Having an experimental mindset helps leaders and teams open a variety of possibilities and a free flow of ideas. Seeing the things you try as experiments orients you to collect data and evaluate whether the experiments or things you try are working or not. Sometimes a team will luck into things that work but many times they don’t. When things don’t go as hoped, we fail. An old friend of mine says, “Education is what you get when you didn’t get what you wanted.” And education can feel like a consolation prize in the race to innovate. It isn’t about whether it feels bad to fail (it does), but how to emerge resilient and ready to experiment again. To fail better, experiments need to be safe-to fail, small enough to iterate often, and there needs to be a plan in place for data collection and decisions about next steps.
First, experiments need to be safe-to-fail. A safe-to-fail experiment is a small scale experiment that will not negatively effect the business but big enough to notice an effect. One strategy that can help make experiments safe is to make single variable experiments whenever possible so you can stop the experiment quickly without being stuck if the outcome isn’t favorably. A single variable experiment means you only change one thing. Large implementation of new software is where I often see organization’s experimenting in ways that aren’t safe-to-fail. It is worth thinking about how to try it first in a safe-to-fail or in a single area of the business. In 2015 Target closed all 133 stores in Canada after $2 billion in losses. They had supply chain issues, problems reconciling metric measurements to fit things onto shelves, problems with online shopping, and a whole myriad of challenges that could have been solved one at a time if they had opened just one store as a prototype to solve the challenges of coming into a new market. For them, this would have been a safe-to-fail experiment. Instead they put their whole business at risk. Choose a small experiment to start with—it is more likely to be safe-to-fail.
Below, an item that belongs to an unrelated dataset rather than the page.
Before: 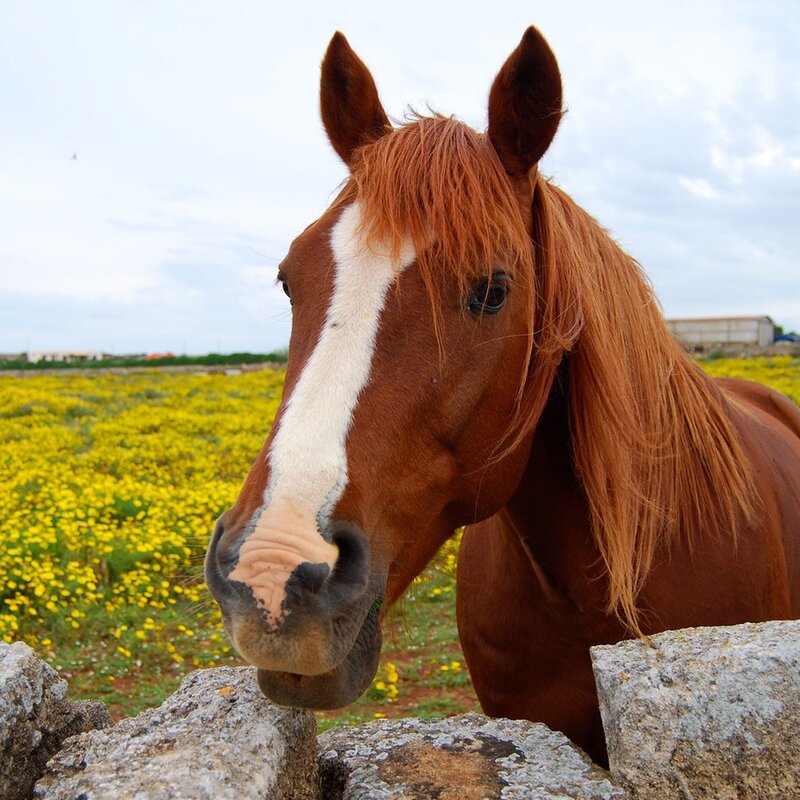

Second, you should cycle through experiments until you don’t see a way to improve. This may feel foreign but after years of experimenting, it is clear when it is time to stop experimenting. This happens after a series of experiments and next steps leaves you with a satisfactory status quo. Try to experiment in a way that you can start right away. Experimenting shouldn’t take months of planning or a big budget. Figure out how you can start today. Use a prototype you cannot make yourself and see what you can learn before tomorrow. Then, alter and experiment again. The more experiments you try, the more work you are doing and the more your product (or service, policy, etc) will improve. Frequent iteration is the magic in experimenting and is the key to becoming a great experimental leader.
Finally, good data collection for your experiments will help you become a data-driven leader. Always ask, “What did you learn” and “What is the next thing you will try?” So many implementations are made of next steps, new software, new policy, etc without collecting any data on whether they work better than the old. Ask for data. Ask your teams to experiment and bring the data back when you are making decisions. It isn’t always possible to experiment, but do it anytime you can. It will safe you money, time and heartache when you experiment first. Collecting data will help you become a data-driven leader who makes sure solid decisions.
Your experiments need to be small enough to be safe to fail, you need to iterate often and you need a habit of good data collection to be a great experimental leader. These practices will allow you to feel more solid as a leader and you will feel like you are making decisions from solid ground. Your teams will be incrementally improving everywhere and your organization will be practicing intentional creativity and innovation in reliable and repeatable ways. What can you do today to improve as a leader tomorrow?